I tried to imagine how he was feeling. The feeling of mastery, of having learnt a skill, of the speed, and the sense of freedom, the invincibility, the possibility. I couldn’t help but think about the world around him though: the anxiety and sense of loss that so many feel right now is all around us. But more than that, the sense of global crisis which looms – of the climate emergency and the untold suffering unfolding. I was desperate to stay in the moment, to feel his joy and his pride in being able to do and be, and to try to imagine the feelings and ideas he was experiencing even though he might not have the words to describe them.

“I can cycle to see my grandparents now, and it will be so quick!”

“That shop where they sell the drinks I love is only a short ride away!”

Suddenly the horizon is much closer and with that comes the ability to explore and understand the world a little better.

Image credit: Anders Nord

Later this week it is Tu Bishvat, the Jewish New Year of the trees. To our contemporary imagination, the notion of a new year, or a birthday for trees can feel rather quaint and a little daft. It has its roots, so to speak, in the Biblical land of Israel. On entering the land after the Exodus from Egypt and the wandering in the desert, the Jewish People received a host of commandments and laws. One of them, as laid out in the book of Leviticus, referred to the prohibition around eating fruit from fruit trees. Farmers were commanded that for the first three years after planting fruit trees that the fruit was not to be eaten, in the fourth year the fruit was to be offered to God, and only the fruit of the fifth year, and all subsequent years, was to be harvested and be the property of the farmer. At this point the Rabbis established a birthday for all trees (the fifteenth day of the month of Shevat) regardless of when the tree was actually planted so as to make life a little easier for farmers and calculations.

In the Jewish tradition, planting a tree is an act of hope.

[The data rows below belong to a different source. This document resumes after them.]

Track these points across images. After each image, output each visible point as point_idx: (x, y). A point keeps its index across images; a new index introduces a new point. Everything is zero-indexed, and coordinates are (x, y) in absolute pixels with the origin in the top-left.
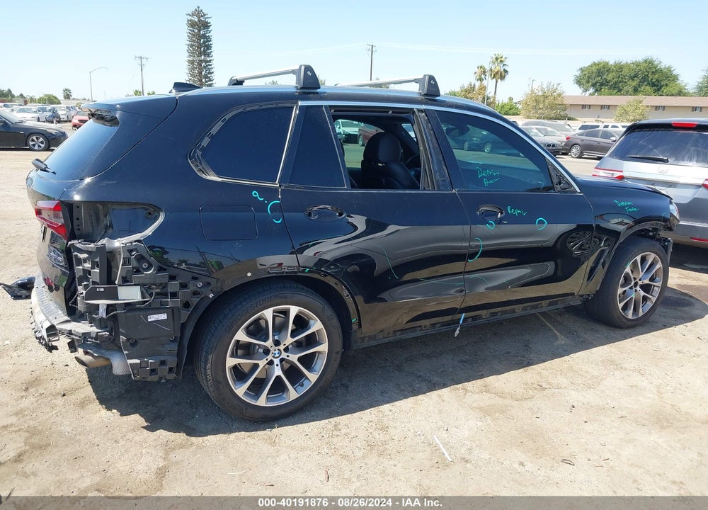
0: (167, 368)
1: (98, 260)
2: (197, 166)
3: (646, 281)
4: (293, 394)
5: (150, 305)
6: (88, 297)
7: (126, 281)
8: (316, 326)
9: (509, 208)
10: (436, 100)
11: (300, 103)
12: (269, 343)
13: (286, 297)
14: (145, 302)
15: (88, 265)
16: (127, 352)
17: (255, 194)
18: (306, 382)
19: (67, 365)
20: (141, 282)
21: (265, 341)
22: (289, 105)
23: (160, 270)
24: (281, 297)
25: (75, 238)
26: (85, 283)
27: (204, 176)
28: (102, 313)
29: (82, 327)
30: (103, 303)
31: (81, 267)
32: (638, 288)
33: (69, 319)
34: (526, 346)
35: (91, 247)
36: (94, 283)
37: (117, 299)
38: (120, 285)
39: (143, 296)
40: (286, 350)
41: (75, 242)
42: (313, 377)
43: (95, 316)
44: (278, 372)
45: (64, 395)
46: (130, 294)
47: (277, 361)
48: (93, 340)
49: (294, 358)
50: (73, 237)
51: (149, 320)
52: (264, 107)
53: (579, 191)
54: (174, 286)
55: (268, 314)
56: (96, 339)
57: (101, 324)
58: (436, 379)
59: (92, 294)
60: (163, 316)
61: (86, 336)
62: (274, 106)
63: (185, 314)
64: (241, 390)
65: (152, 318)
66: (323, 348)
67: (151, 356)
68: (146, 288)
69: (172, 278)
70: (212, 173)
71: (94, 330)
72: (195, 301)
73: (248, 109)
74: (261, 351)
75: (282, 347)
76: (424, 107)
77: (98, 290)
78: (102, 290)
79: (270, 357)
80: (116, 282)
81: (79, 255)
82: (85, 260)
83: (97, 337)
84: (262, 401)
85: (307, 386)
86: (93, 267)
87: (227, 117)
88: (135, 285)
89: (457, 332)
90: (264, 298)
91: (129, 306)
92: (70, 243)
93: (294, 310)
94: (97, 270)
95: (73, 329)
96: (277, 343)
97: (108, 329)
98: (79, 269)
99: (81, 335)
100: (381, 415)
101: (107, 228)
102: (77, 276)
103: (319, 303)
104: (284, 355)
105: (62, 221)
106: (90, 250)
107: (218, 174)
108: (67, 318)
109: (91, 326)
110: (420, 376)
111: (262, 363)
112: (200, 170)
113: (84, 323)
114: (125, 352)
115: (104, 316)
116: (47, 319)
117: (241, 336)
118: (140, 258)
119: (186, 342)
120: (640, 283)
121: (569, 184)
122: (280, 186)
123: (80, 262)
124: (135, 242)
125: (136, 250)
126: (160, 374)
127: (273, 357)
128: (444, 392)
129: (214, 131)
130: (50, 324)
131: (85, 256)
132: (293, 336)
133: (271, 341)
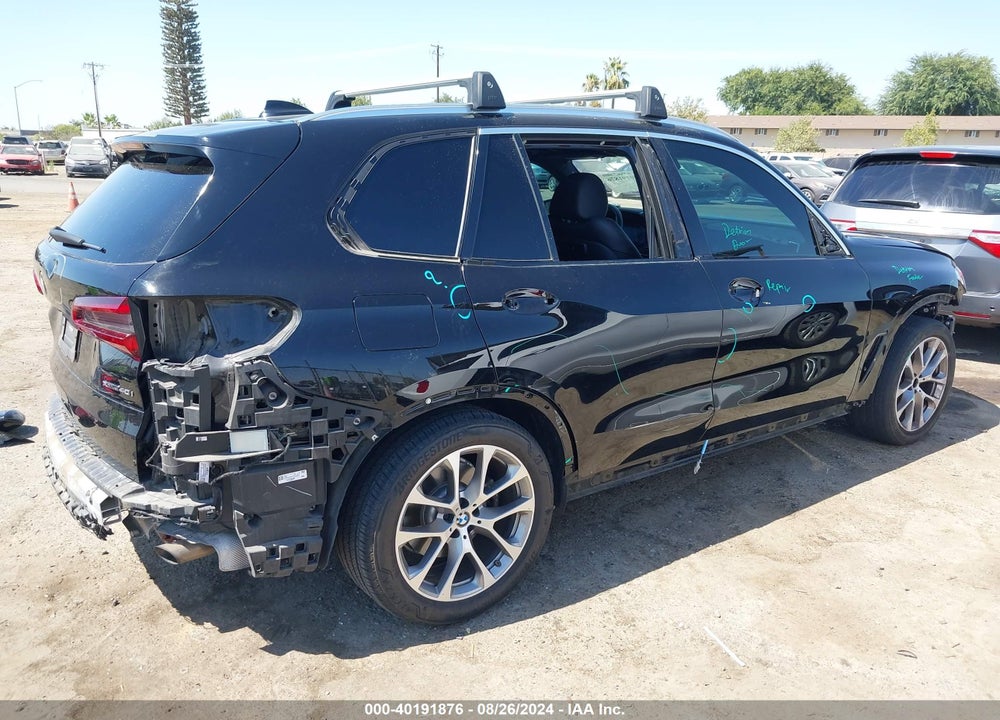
0: (307, 554)
1: (196, 391)
2: (340, 234)
3: (929, 378)
4: (488, 578)
5: (282, 458)
6: (183, 450)
7: (243, 423)
8: (519, 473)
9: (768, 282)
10: (660, 125)
11: (481, 131)
12: (454, 505)
13: (478, 433)
14: (273, 455)
15: (177, 400)
16: (244, 535)
17: (429, 275)
18: (504, 559)
19: (106, 553)
20: (269, 422)
21: (449, 502)
22: (466, 134)
23: (299, 401)
24: (472, 434)
25: (152, 357)
26: (172, 428)
27: (351, 250)
28: (203, 476)
29: (166, 500)
30: (205, 460)
31: (164, 404)
32: (918, 388)
33: (141, 486)
34: (780, 479)
35: (186, 372)
36: (189, 428)
37: (228, 451)
38: (233, 430)
39: (272, 445)
40: (476, 513)
41: (155, 362)
42: (514, 551)
43: (193, 482)
44: (466, 546)
45: (117, 603)
46: (251, 443)
47: (464, 531)
48: (189, 520)
49: (488, 524)
50: (149, 354)
51: (280, 482)
52: (430, 138)
53: (848, 253)
54: (319, 426)
55: (454, 460)
56: (193, 517)
57: (200, 493)
58: (675, 539)
59: (187, 448)
60: (301, 475)
61: (176, 514)
62: (443, 136)
63: (336, 469)
64: (416, 580)
65: (285, 479)
66: (529, 506)
67: (281, 538)
68: (275, 432)
69: (316, 413)
70: (362, 244)
71: (188, 503)
72: (352, 447)
73: (407, 141)
74: (440, 516)
75: (470, 509)
76: (647, 135)
77: (197, 439)
78: (205, 439)
79: (454, 526)
80: (228, 425)
81: (161, 383)
82: (172, 392)
83: (196, 513)
84: (445, 595)
85: (507, 565)
86: (187, 403)
87: (379, 155)
88: (258, 428)
89: (698, 467)
90: (448, 436)
91: (251, 464)
92: (145, 365)
93: (489, 452)
94: (195, 408)
95: (153, 504)
96: (464, 503)
97: (212, 500)
98: (160, 407)
99: (169, 513)
100: (617, 602)
101: (204, 337)
102: (157, 417)
103: (523, 438)
104: (473, 521)
105: (131, 329)
106: (184, 375)
107: (372, 246)
108: (136, 485)
109: (183, 497)
110: (651, 536)
111: (445, 536)
112: (346, 241)
113: (167, 493)
114: (241, 536)
115: (207, 481)
116: (99, 486)
117: (416, 497)
118: (267, 384)
119: (335, 513)
120: (921, 380)
121: (836, 243)
122: (462, 261)
123: (163, 394)
124: (258, 358)
125: (260, 373)
126: (296, 566)
127: (458, 524)
128: (694, 558)
129: (361, 177)
130: (106, 496)
131: (172, 385)
132: (487, 491)
133: (456, 501)
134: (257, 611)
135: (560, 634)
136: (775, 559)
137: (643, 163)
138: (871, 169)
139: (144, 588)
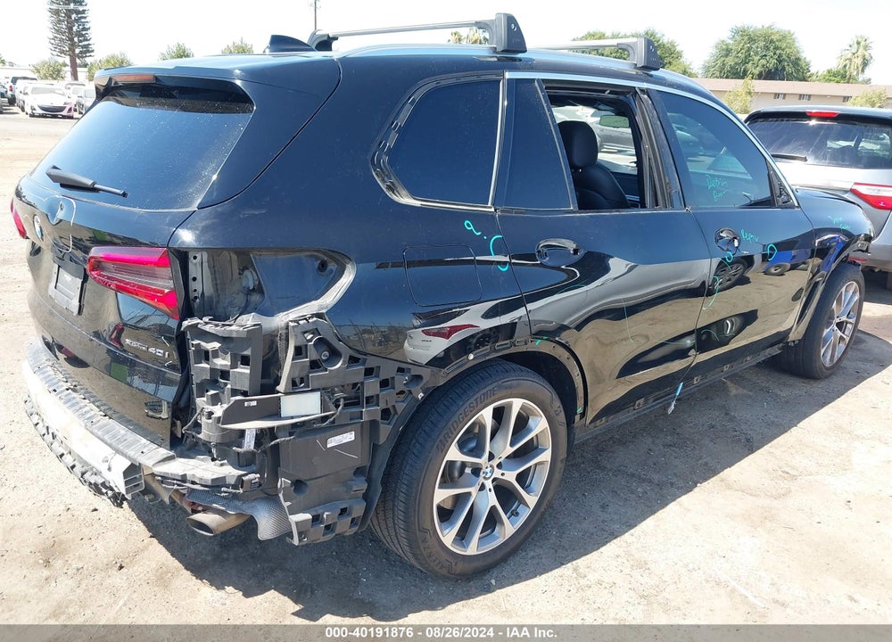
0: (350, 519)
1: (247, 352)
2: (383, 181)
3: (844, 318)
4: (509, 528)
5: (333, 422)
6: (230, 416)
7: (297, 386)
8: (539, 425)
9: (742, 232)
11: (508, 75)
13: (510, 387)
14: (324, 419)
15: (222, 362)
16: (289, 503)
17: (468, 225)
18: (521, 509)
20: (323, 384)
21: (480, 457)
22: (494, 77)
23: (353, 360)
24: (506, 388)
25: (191, 315)
26: (212, 392)
27: (389, 194)
28: (249, 443)
29: (203, 469)
30: (252, 427)
31: (204, 365)
32: (835, 327)
33: (172, 453)
35: (237, 331)
36: (234, 392)
37: (276, 414)
38: (286, 394)
39: (324, 407)
40: (499, 466)
41: (195, 321)
42: (531, 500)
43: (239, 450)
44: (492, 500)
45: (121, 567)
46: (302, 406)
47: (489, 484)
48: (230, 490)
49: (511, 476)
50: (188, 312)
51: (328, 446)
52: (462, 80)
53: (796, 205)
54: (372, 386)
55: (488, 415)
56: (235, 487)
57: (243, 462)
58: (656, 477)
59: (236, 413)
60: (349, 437)
61: (218, 484)
62: (475, 78)
63: (385, 431)
64: (448, 536)
65: (333, 442)
66: (546, 456)
67: (326, 501)
68: (326, 392)
69: (369, 372)
70: (404, 192)
71: (229, 472)
72: (401, 407)
73: (443, 83)
74: (468, 470)
75: (495, 462)
76: (645, 85)
77: (246, 404)
78: (254, 403)
79: (481, 480)
80: (281, 387)
81: (203, 344)
82: (216, 354)
83: (240, 482)
84: (473, 548)
85: (524, 514)
86: (234, 366)
87: (417, 96)
88: (312, 391)
89: (673, 407)
90: (484, 391)
91: (302, 428)
92: (186, 323)
93: (517, 404)
94: (246, 370)
95: (189, 473)
96: (491, 457)
97: (254, 468)
98: (201, 369)
99: (209, 483)
101: (249, 292)
102: (196, 380)
103: (547, 392)
104: (497, 473)
105: (171, 284)
106: (234, 335)
107: (414, 194)
108: (164, 452)
109: (222, 465)
110: (633, 475)
111: (474, 490)
112: (389, 188)
113: (202, 460)
114: (286, 504)
115: (252, 447)
117: (454, 454)
118: (322, 342)
119: (378, 474)
120: (837, 321)
121: (788, 195)
122: (495, 210)
123: (206, 356)
124: (313, 316)
125: (315, 332)
126: (339, 530)
127: (484, 478)
129: (402, 120)
130: (129, 463)
131: (216, 345)
132: (511, 445)
133: (486, 455)
134: (273, 571)
135: (582, 581)
136: (751, 495)
137: (643, 113)
138: (760, 124)
139: (146, 548)
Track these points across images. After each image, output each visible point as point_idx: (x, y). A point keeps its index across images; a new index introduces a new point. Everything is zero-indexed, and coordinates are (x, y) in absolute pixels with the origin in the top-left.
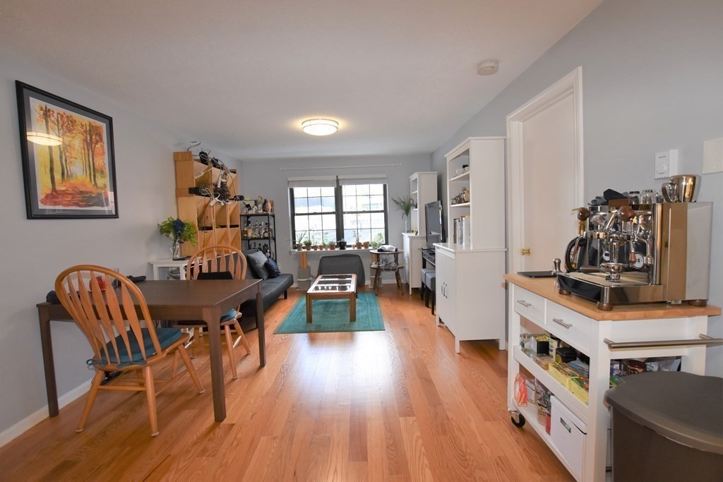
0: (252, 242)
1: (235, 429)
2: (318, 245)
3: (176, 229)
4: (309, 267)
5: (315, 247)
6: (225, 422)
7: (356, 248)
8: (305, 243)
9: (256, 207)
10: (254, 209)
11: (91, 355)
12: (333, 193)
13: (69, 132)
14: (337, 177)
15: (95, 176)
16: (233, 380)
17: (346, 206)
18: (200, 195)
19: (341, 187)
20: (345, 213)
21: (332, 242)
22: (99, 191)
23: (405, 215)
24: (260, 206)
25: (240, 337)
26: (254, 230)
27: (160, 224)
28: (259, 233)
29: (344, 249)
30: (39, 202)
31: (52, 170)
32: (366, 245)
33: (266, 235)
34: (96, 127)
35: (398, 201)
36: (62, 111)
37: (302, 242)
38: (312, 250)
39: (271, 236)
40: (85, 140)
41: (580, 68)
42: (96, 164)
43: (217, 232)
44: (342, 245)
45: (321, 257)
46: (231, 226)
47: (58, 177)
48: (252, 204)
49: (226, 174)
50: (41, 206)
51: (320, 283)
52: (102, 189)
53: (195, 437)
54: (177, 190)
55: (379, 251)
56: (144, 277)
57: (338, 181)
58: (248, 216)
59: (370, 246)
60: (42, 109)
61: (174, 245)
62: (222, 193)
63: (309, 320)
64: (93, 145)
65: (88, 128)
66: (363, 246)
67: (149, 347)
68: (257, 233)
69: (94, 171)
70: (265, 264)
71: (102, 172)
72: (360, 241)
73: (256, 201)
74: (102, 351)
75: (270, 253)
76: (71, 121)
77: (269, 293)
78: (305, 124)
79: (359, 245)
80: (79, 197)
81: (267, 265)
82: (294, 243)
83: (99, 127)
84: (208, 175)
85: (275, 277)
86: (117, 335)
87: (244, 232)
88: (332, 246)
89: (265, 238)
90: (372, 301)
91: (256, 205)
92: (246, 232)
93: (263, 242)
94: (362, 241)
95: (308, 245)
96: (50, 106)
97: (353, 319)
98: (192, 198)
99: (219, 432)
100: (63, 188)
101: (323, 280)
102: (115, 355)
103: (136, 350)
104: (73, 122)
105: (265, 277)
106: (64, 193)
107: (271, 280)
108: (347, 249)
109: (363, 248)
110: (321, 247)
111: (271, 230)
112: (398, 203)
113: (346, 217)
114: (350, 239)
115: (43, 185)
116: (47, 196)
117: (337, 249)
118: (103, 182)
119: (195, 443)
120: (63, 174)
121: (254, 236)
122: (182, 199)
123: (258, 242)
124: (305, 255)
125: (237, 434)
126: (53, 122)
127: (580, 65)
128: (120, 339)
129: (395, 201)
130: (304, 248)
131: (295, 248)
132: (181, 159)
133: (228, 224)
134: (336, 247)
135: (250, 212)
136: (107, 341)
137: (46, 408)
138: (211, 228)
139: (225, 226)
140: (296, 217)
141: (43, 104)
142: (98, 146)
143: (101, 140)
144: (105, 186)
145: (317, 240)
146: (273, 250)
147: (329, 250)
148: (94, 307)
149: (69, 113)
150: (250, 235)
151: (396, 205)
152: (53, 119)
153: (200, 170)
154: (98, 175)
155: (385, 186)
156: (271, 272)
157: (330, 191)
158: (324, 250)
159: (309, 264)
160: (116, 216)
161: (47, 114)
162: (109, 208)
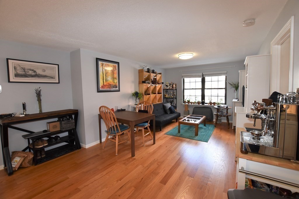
0: (168, 99)
1: (135, 160)
2: (193, 102)
3: (136, 95)
4: (189, 111)
5: (191, 103)
6: (134, 157)
7: (209, 105)
8: (188, 101)
9: (169, 86)
10: (169, 87)
11: (107, 130)
12: (201, 80)
14: (203, 73)
16: (143, 146)
17: (206, 86)
18: (145, 83)
19: (204, 78)
20: (205, 89)
21: (199, 101)
22: (115, 84)
23: (235, 91)
24: (171, 86)
25: (149, 133)
26: (168, 95)
27: (133, 93)
28: (170, 96)
29: (204, 104)
31: (103, 79)
32: (214, 103)
33: (172, 97)
35: (232, 84)
37: (186, 100)
38: (190, 104)
39: (174, 97)
40: (112, 70)
41: (293, 18)
42: (115, 76)
43: (152, 96)
44: (203, 103)
45: (194, 107)
46: (158, 93)
47: (105, 81)
48: (168, 85)
49: (156, 75)
50: (100, 89)
51: (188, 118)
52: (116, 83)
53: (125, 159)
54: (139, 82)
55: (218, 107)
56: (125, 109)
57: (203, 75)
58: (167, 89)
59: (216, 104)
61: (136, 100)
62: (154, 82)
63: (179, 132)
65: (113, 66)
66: (213, 104)
67: (117, 130)
68: (169, 96)
69: (114, 78)
70: (169, 108)
71: (116, 78)
72: (212, 102)
73: (170, 84)
74: (109, 129)
75: (173, 103)
77: (166, 119)
78: (179, 56)
79: (211, 103)
80: (110, 86)
81: (170, 108)
82: (184, 100)
83: (115, 66)
84: (149, 76)
85: (173, 113)
86: (113, 126)
87: (164, 96)
88: (199, 103)
89: (172, 98)
90: (212, 129)
91: (170, 85)
92: (166, 95)
93: (172, 100)
94: (213, 102)
95: (189, 102)
96: (103, 63)
97: (197, 134)
98: (143, 84)
99: (131, 160)
100: (106, 84)
101: (190, 117)
102: (112, 131)
103: (114, 131)
104: (109, 66)
105: (169, 113)
106: (106, 85)
107: (171, 114)
108: (205, 105)
109: (213, 105)
110: (194, 103)
111: (175, 95)
112: (231, 85)
113: (206, 91)
114: (207, 100)
115: (101, 84)
116: (102, 86)
117: (201, 104)
119: (124, 160)
120: (106, 80)
121: (168, 97)
122: (141, 85)
123: (170, 99)
124: (187, 106)
125: (135, 162)
127: (292, 16)
128: (113, 127)
129: (230, 84)
130: (187, 103)
131: (184, 103)
132: (141, 72)
133: (157, 93)
134: (201, 103)
135: (167, 88)
136: (110, 127)
137: (99, 141)
138: (150, 94)
139: (156, 94)
140: (185, 90)
141: (102, 62)
142: (115, 71)
143: (116, 69)
144: (117, 82)
145: (193, 100)
146: (175, 103)
147: (197, 104)
148: (110, 117)
149: (107, 63)
150: (167, 96)
151: (230, 85)
152: (104, 66)
153: (146, 75)
154: (115, 80)
155: (226, 77)
156: (171, 111)
157: (200, 79)
158: (195, 104)
159: (189, 109)
160: (119, 91)
161: (102, 65)
162: (117, 89)
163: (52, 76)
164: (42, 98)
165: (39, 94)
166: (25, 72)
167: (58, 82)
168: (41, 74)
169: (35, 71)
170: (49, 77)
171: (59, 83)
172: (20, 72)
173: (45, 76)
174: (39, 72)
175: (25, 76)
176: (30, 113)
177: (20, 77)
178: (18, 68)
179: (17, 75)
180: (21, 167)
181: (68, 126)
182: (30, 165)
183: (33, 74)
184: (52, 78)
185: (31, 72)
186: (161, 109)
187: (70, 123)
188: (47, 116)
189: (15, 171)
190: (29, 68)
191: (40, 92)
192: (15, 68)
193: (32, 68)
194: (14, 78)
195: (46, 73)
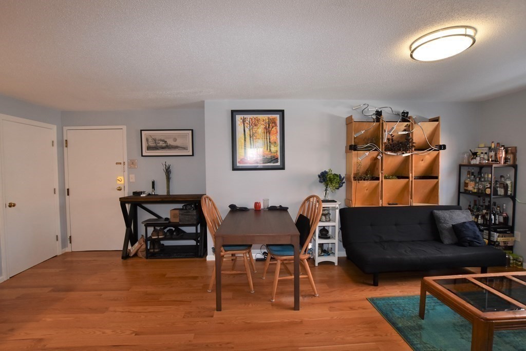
10: (478, 159)
13: (256, 126)
15: (270, 147)
18: (358, 150)
22: (273, 155)
24: (492, 154)
30: (237, 163)
33: (489, 191)
34: (273, 119)
36: (251, 116)
40: (265, 128)
42: (271, 140)
49: (410, 126)
50: (238, 165)
52: (275, 153)
54: (346, 147)
56: (288, 209)
60: (241, 119)
61: (326, 190)
62: (403, 144)
64: (270, 129)
65: (267, 121)
69: (270, 143)
71: (275, 144)
76: (257, 120)
83: (275, 118)
85: (466, 246)
96: (245, 116)
104: (258, 120)
107: (456, 247)
111: (506, 187)
116: (242, 160)
118: (275, 149)
121: (475, 191)
122: (348, 154)
126: (248, 124)
132: (349, 122)
133: (411, 175)
139: (407, 180)
141: (242, 116)
142: (274, 129)
143: (276, 125)
144: (277, 151)
146: (510, 212)
149: (255, 116)
150: (470, 188)
152: (247, 122)
154: (272, 145)
156: (462, 238)
160: (283, 168)
161: (244, 121)
162: (279, 164)
163: (184, 147)
164: (172, 176)
165: (168, 171)
166: (156, 143)
167: (191, 154)
168: (172, 144)
169: (165, 142)
170: (181, 148)
171: (193, 155)
172: (152, 144)
173: (176, 147)
174: (171, 142)
175: (156, 148)
176: (159, 194)
177: (151, 150)
178: (150, 140)
179: (149, 148)
180: (136, 255)
181: (187, 219)
182: (143, 256)
183: (164, 145)
184: (185, 148)
185: (161, 144)
186: (420, 224)
187: (189, 215)
188: (160, 200)
189: (130, 257)
190: (160, 138)
191: (169, 168)
192: (147, 140)
193: (163, 139)
194: (147, 151)
195: (178, 143)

One tradition has it that at the birth of a child the parents should plant specific trees which will one day contribute to the construction of the chuppah, the canopy, under which Jewish marriages take place. (For those interested, it was a cedar for a boy and a cypress for a girl.

For me, hope is about the belief that tomorrow holds more possibilities than today, that better days lie ahead. But hope requires action, for me, hope demands our active involvement. There is a Talmudic story which goes like this: a traveler once came across an old woman planting a carob tree. The traveler asked “How long will it take to bear fruit?” “About 70 years” the woman replied. “So you think you will live long enough to taste its fruits?” The woman explained, “I have found ready-grown carob trees in the world. As my forefathers planted them for me, so I plant for my children.”

This year, Tu Bishvat coincides with Holocaust Memorial Day in the UK, 27th January. I didn’t know until I sat down to write this, but in 1943 teacher Irma Lauscher planted a silver maple tree in Theresienstadt Concerntration camp. The tree was nurtured by some of the 15,000 children who were deported (and murdered) there, until liberation, upon which the survivors placed a sign at its base reading: “As the branches of this tree, so the branches of our people!”. What a startling act of hope in the face of suffering on a scale that is unimaginable.

So, this week, when we remember the those who were persecuted simply for who they were, when we think about the hatred and prejudice that is still so present in society, and at a time when multiple crises seem to loom in all directions, I am also going to try to think of my son, peddling off, and his optimism and excitement about the world, and to believe as he does, that the world can be a better place.